▶ [Exercise requirements]
Rewrite the entries below with "widest spread" changed to "largest range" and everything else left as it is. Omit the pictures from your output.
** Opening Record excerpts block **
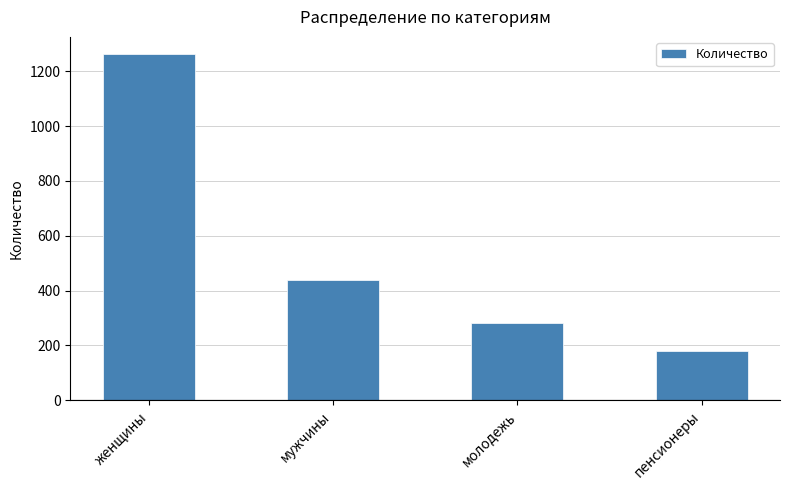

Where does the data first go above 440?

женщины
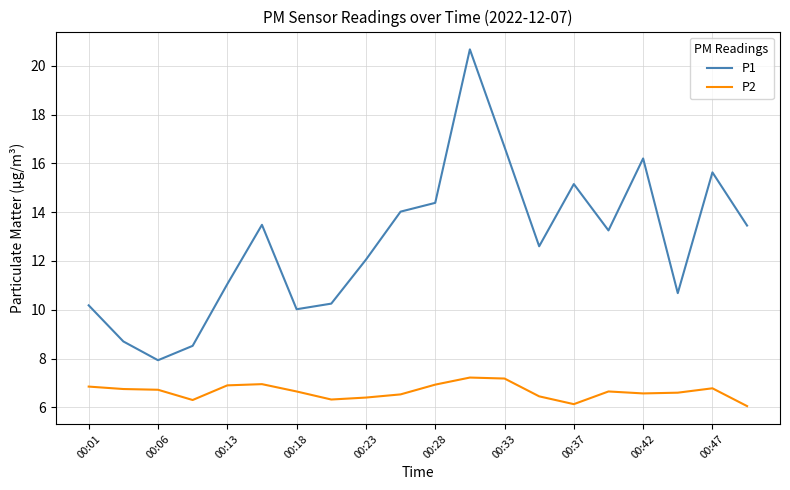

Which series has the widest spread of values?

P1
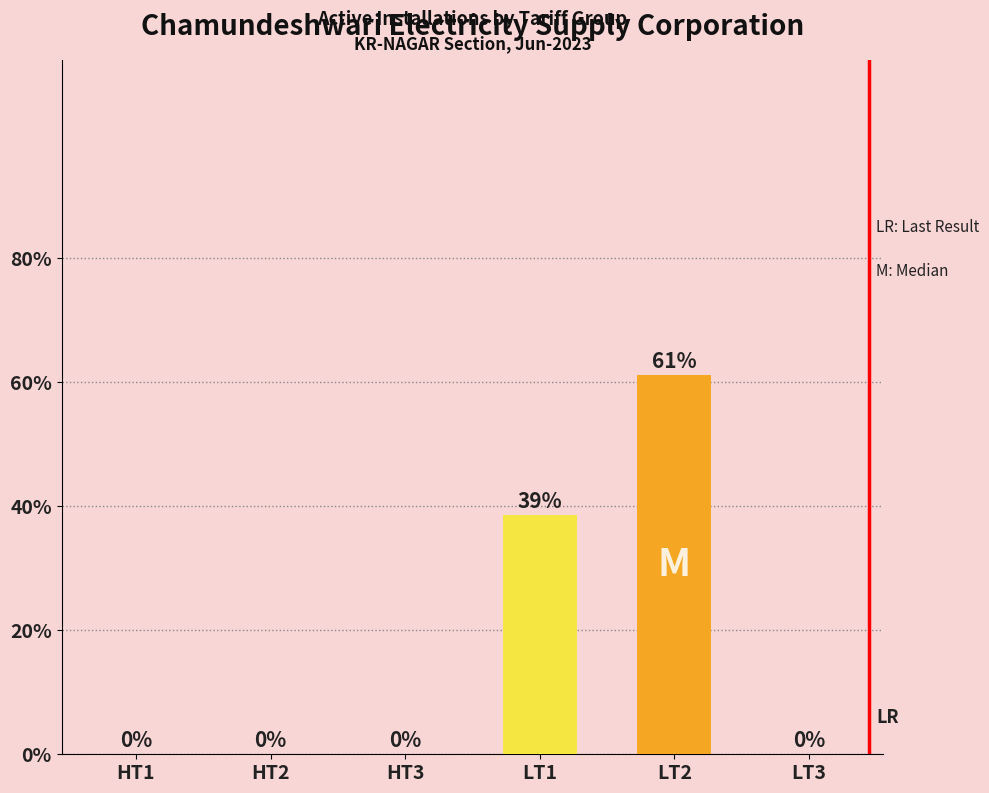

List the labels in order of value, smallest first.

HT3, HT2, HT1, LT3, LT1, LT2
** Closing Record excerpts block **
▶ [Solution for this task]
Where does the data first go above 440?

женщины

Which series has the largest range of values?

P1

List the labels in order of value, smallest first.

HT3, HT2, HT1, LT3, LT1, LT2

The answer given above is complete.